Recent comments from John Hutton, the work and pensions secretary, left
businesses leaders in no doubt about the government’s ‘direction of travel’. He
told a Federation of Small Businesses conference in Manchester that government
had to govern in the interests of the whole community. ‘We cannot ever hope to
pretend that there is no conflict or tension between all those who have a stake
in the key issues that we face.’

Companies that have been struggling with the spiralling cost of final salary
pension schemes will be forgiven a rueful ‘welcome to the club’. With some
justification, they will view a 3% pension contribution as small beer compared
with the catalogue of headaches they have faced over the past 10 years or so.

They have coped with the Tories’ minimum funding requirement and Gordon
Brown’s £5bn year tax raid, only to be driven by their advising actuaries into a
scramble after a hopelessly insufficient stock of long-dated bonds and by the
pensions regulator into plugging short-term, and probably over-stated, deficits.

FDs under Pressure
Finance directors, some of whom are estimated to be spending a quarter
of their time dealing with pension issues, are under pressure to divert
ever-growing proportions of their free cash flow into the pensions they sponsor
at the expense of investment and productivity. In extreme cases, such as
Armstrong Group, a subsidiary of engineering company Caparo, the actions of
pension trustees have forced businesses into administration.

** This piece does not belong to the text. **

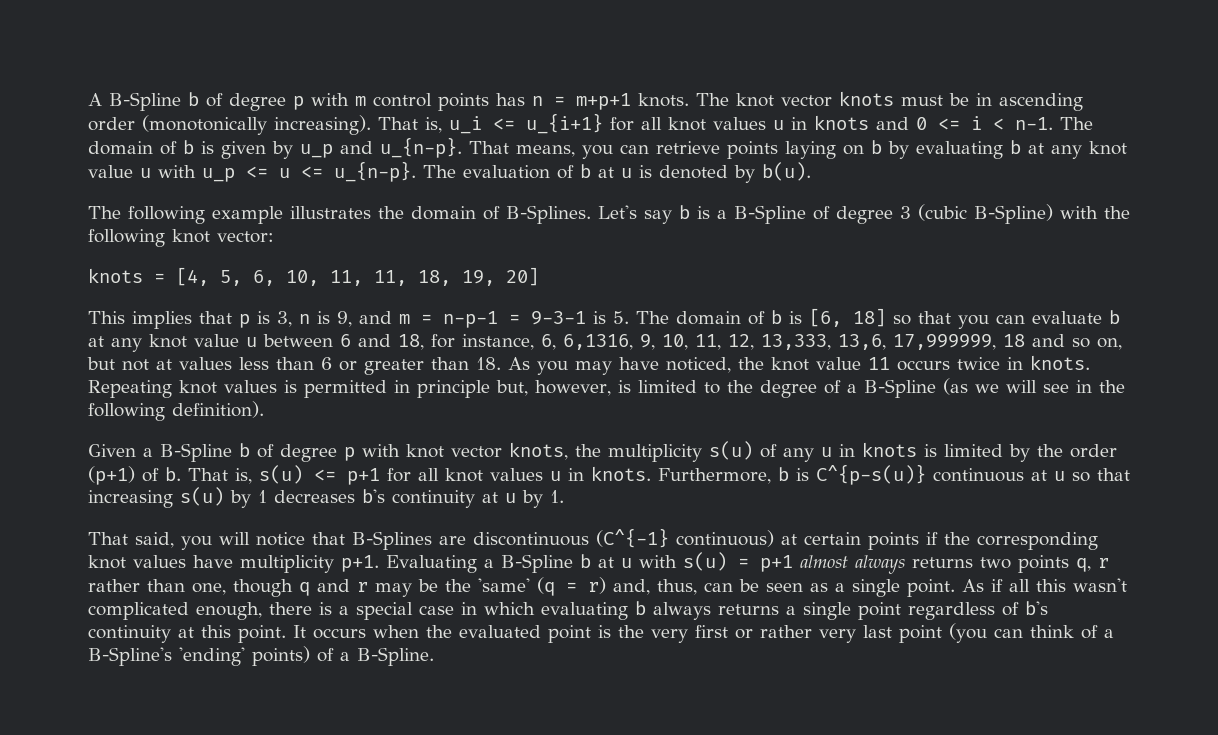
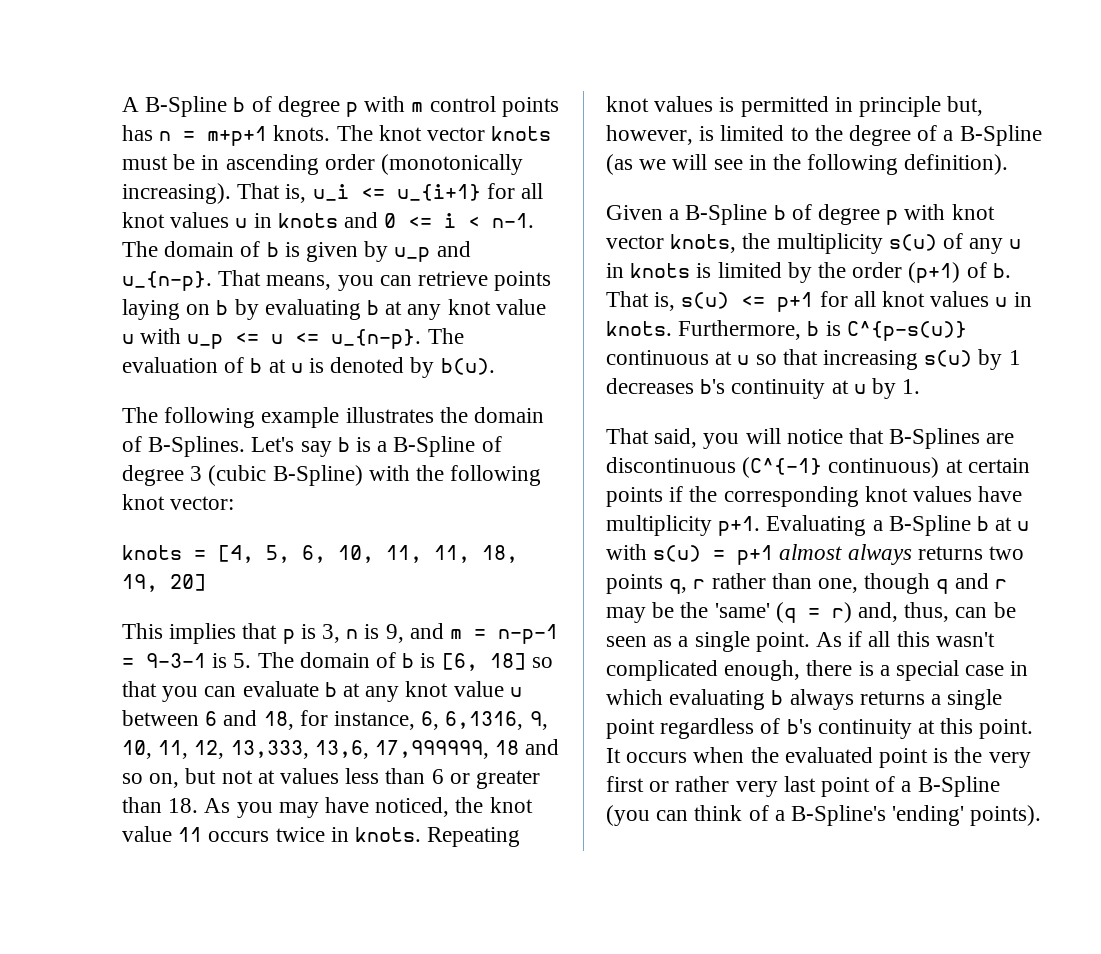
(942, 634) none -> [875,776,1000,797] of a B-Spline
[252,646,434,666] points) of a B-Spline. -> [970,805,1042,826] points).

It is not all bad news. Companies like BA and BAE have sat down with their
unions and are thrashing out solutions that will see the pensions pain shared as
fairly as possible by their owners and workers. Staff learn to live with less
feather-bedded retirement arrangements while shareholders take an upfront hit to
put schemes back on an even keel.

Now that small businesses are also having to play their part in solving the
pensions crisis, the private sector has a right to expect the public sector to
follow suit. The government could do worse than start with a review of the
gold-plated pension scheme enjoyed by members of parliament.